When it comes to dealing with the Castro dictatorship inCuba, there are several schools of thought. The one preferred by Washington liberals, idealists, and the architects of the Obama Administration’s Cuba policy holds that increased travel, remittances, and diplomatic engagement is softening hearts, opening Cuba, and loosening the regime’s unwavering commitment to sustain a succession process that preserves the dictatorship of the Cuban Communist Party in a post-Castro era.

However, these pleasing liberal assumptions are negated on a daily basis by hard-headed facts on the ground in Cuba. With each new step lifting restrictions on travel and remittances have come more demands for additional actions—not a reciprocal loosening of the regime’s grip on its citizens.

A one-of a-kind letter entitled “Commitment to Freedom,” signed by a distinguished battery of Cuban-American former senior executives for Fortune 500 companies and released on June 25, advises Washington and the Obama Administration to curb its enthusiasm for a policy of appeasement and concessions. It warns against falling for the Castro regime’s deceptive campaign to secure U.S. capital infusion and bank credits and lure some Cuban-American businessmen without ushering in a true economic and political opening.

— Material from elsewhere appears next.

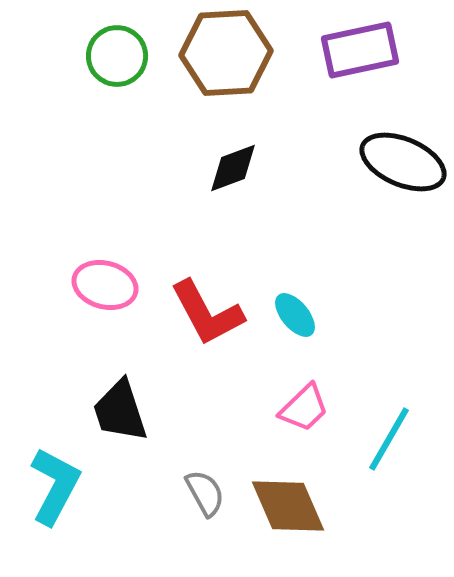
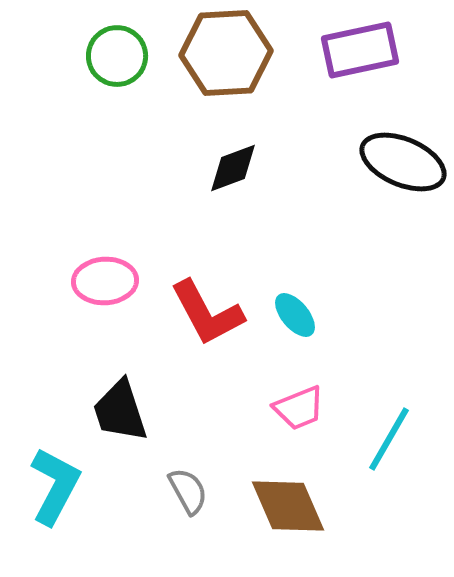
pink ellipse: moved 4 px up; rotated 18 degrees counterclockwise
pink trapezoid: moved 5 px left; rotated 22 degrees clockwise
gray semicircle: moved 17 px left, 2 px up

The former CEOs argue that recent economic reforms heralded as game-changing are, in fact, “mostly cosmetic, heavily-taxed and revocable, and offer no legal protection or investment return.” The letter’s signatories further warn that the Castro regime “is seeking to divide and neutralize the Cuban-American community, and lure some of its businessmen, by selling the fallacious concept that there is no solution toCuba’s predicament other than supporting cosmetic reforms without liberty and democracy.”

They are correct when they say the future “lies not with the current failed, octogenarian rulers, but with the leaders of the growing pro-democracy movement.”

The Obama Administration policy aimed at easing travel and remittances to Cuba has visibly failed to advance genuine economic or political freedom. With the unjust detention of American Alan Gross and the continual crackdown on dissent and protest, the regime cannot hide its iron fist of political repression.

It is time to take a tougher look at the shortcomings of U.S. Cuba policy and remind ourselves, as these former CEOs do, that when it comes to ending the tyranny of the Castro regime, there is “no substitute for freedom.”